11)      Title: In its current form, the title does not reflect the study fully and is not specific enough. “Early and late effects” is very vague for the level of detail that the authors reach in this study, another better term, already used in the text, would be: “Uptake-independent and uptake-dependent”. Also, rather than “in patients” it should be “from patients”, otherwise the title implies studies in humans, when the study is fully carried in vitro.

22)      The uptake results are critical for the rest of the paper. However, authors only use flow cytometry to assess this uptake. The manuscript should include a Nano-Tracking Analysis and or SEM/TEM, in order to understand the characteristics of the vesicles. Also live-imaging of this uptake, which would add credibility to flow cytometry results. The fast increase between 6 and 12 hours could be due to diffusion of the dye between lipidic molecules, and other studies have shown a much faster uptake of EV than 12 hours. Therefore, imagining analysis is required.

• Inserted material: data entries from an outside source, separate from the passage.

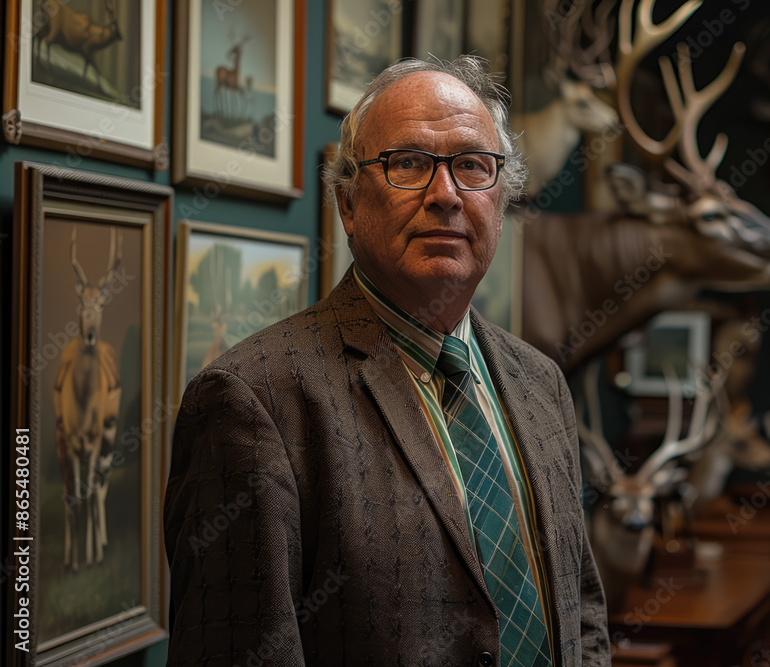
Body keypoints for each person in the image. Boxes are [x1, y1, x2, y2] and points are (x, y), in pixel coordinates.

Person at [163, 56, 611, 667]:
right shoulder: (255, 402)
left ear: (501, 204)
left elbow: (580, 609)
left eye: (473, 167)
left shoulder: (542, 382)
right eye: (409, 165)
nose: (446, 196)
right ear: (348, 204)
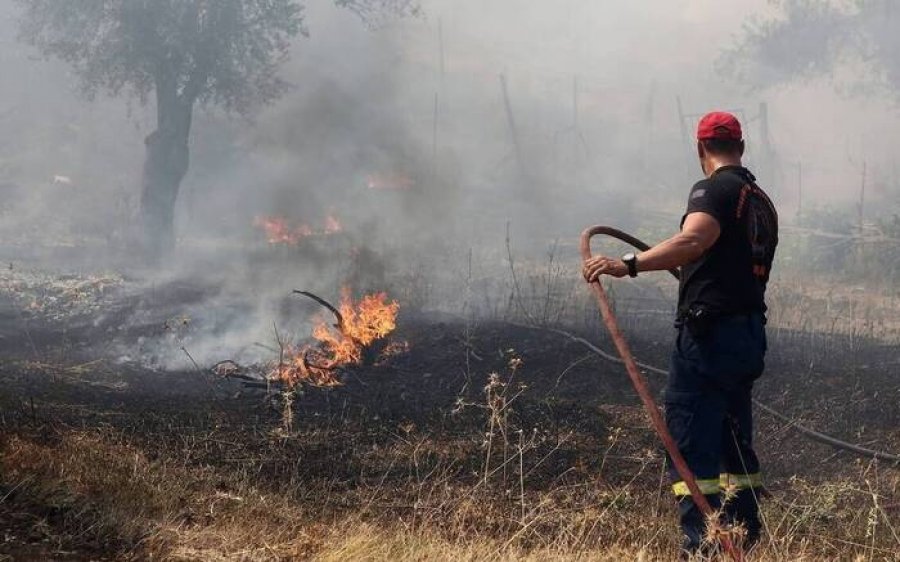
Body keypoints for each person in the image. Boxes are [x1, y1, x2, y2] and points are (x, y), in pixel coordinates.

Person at [582, 111, 778, 555]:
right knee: (733, 438)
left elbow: (694, 240)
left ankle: (701, 547)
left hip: (708, 338)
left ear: (699, 149)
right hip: (747, 334)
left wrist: (626, 264)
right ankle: (741, 538)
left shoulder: (713, 190)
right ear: (742, 146)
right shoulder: (760, 199)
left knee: (691, 441)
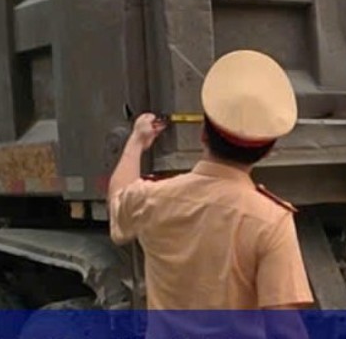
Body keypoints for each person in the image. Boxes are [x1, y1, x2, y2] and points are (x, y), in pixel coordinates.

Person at [108, 49, 315, 311]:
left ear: (203, 133)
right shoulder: (270, 221)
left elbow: (118, 201)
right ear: (268, 151)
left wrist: (137, 140)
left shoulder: (153, 199)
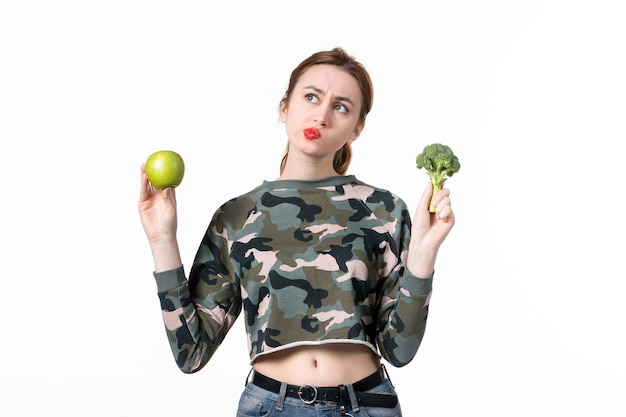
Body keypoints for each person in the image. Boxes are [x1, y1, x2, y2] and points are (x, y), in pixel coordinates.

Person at [138, 47, 455, 416]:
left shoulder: (385, 210)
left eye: (341, 106)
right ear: (285, 106)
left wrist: (424, 256)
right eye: (311, 97)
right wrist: (162, 241)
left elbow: (399, 350)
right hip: (271, 406)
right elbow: (190, 353)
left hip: (367, 405)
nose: (321, 115)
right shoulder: (236, 215)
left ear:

33)      The wound healing / scratch assay does not include an agent to prevent proliferation, so therefore the results extrapolated cannot be only be explained through migration but also proliferation. This should be discussed. Alternatively, the effect on proliferation could be assessed with a simple cell-based assay.

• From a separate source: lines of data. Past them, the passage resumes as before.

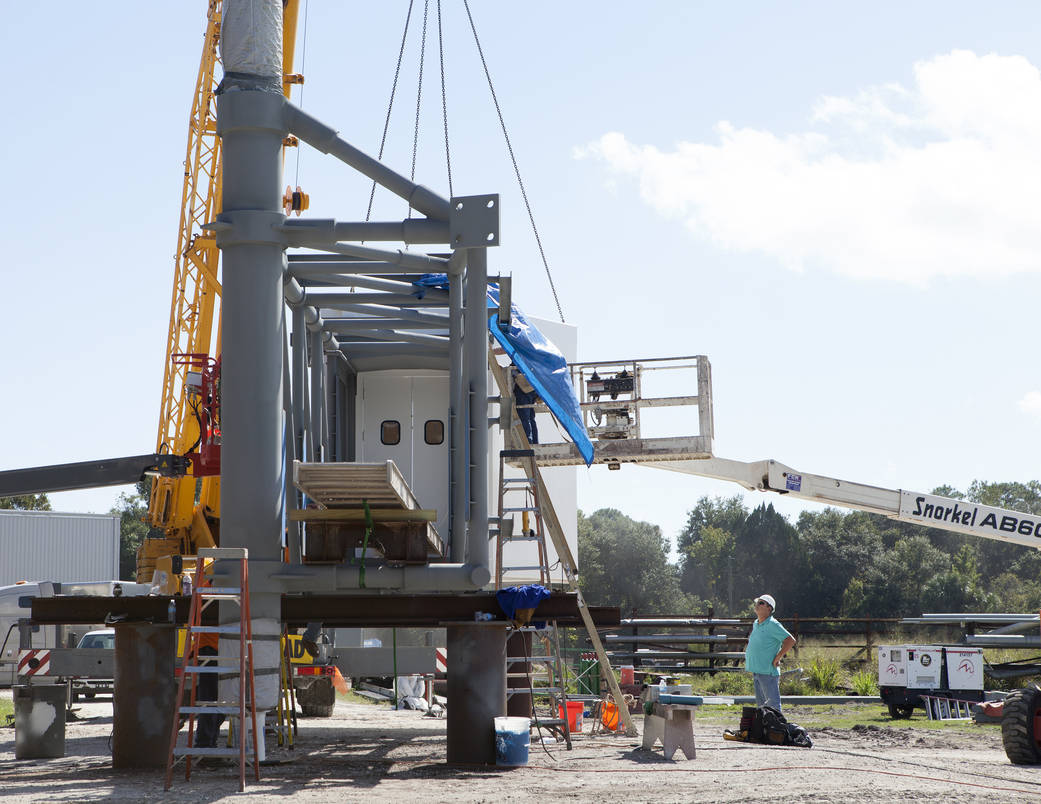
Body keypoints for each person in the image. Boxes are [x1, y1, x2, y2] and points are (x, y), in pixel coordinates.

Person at [744, 594, 796, 713]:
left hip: (768, 671)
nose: (757, 605)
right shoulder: (756, 623)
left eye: (761, 603)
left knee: (773, 707)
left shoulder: (773, 624)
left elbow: (790, 640)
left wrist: (778, 657)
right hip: (757, 670)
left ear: (769, 608)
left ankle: (776, 730)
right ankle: (764, 730)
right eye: (757, 602)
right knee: (761, 708)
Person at [512, 368, 539, 444]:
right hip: (531, 383)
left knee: (524, 417)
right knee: (530, 417)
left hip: (524, 385)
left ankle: (528, 443)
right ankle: (533, 442)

44)      Discussion, page 11, line 335: Authors acknowledge than the inhibitors were not sufficient to prevent angiogenesis in the present results. Could authors include references of other studies where this phenomenon is observed? This would further support their theory of alternative mechanisms to FB-EV angiogenesis.

Minor comments:

55)      Figures have very poor resolution and are difficult to read, please amend.

66)      Wound healing assay should be renamed to “scratch assay”

77)      Please include scale bars in all images from microscopy

88)      Figure 2. The Last bar graph should have a letter to indicate its description in the legend. In this form is  confusing.

9) 3.1. Results. Could authors reference another study(s) that report these exhaustion of this cell type after 24 hours? Seems a short time point to this reviewer

Author Response

 

Author Response File: Author Response.pdf

Round 2

Reviewer 2 Report

The reviewer has read the revised version very carefully. The authors have responded to the comments by the reviewers adequately. Therefore, the reviewer has no additional revision. This revised version in the present form is acceptable to our journal.

Reviewer 4 Report

Authors have addressed all the points raised by this reviewer.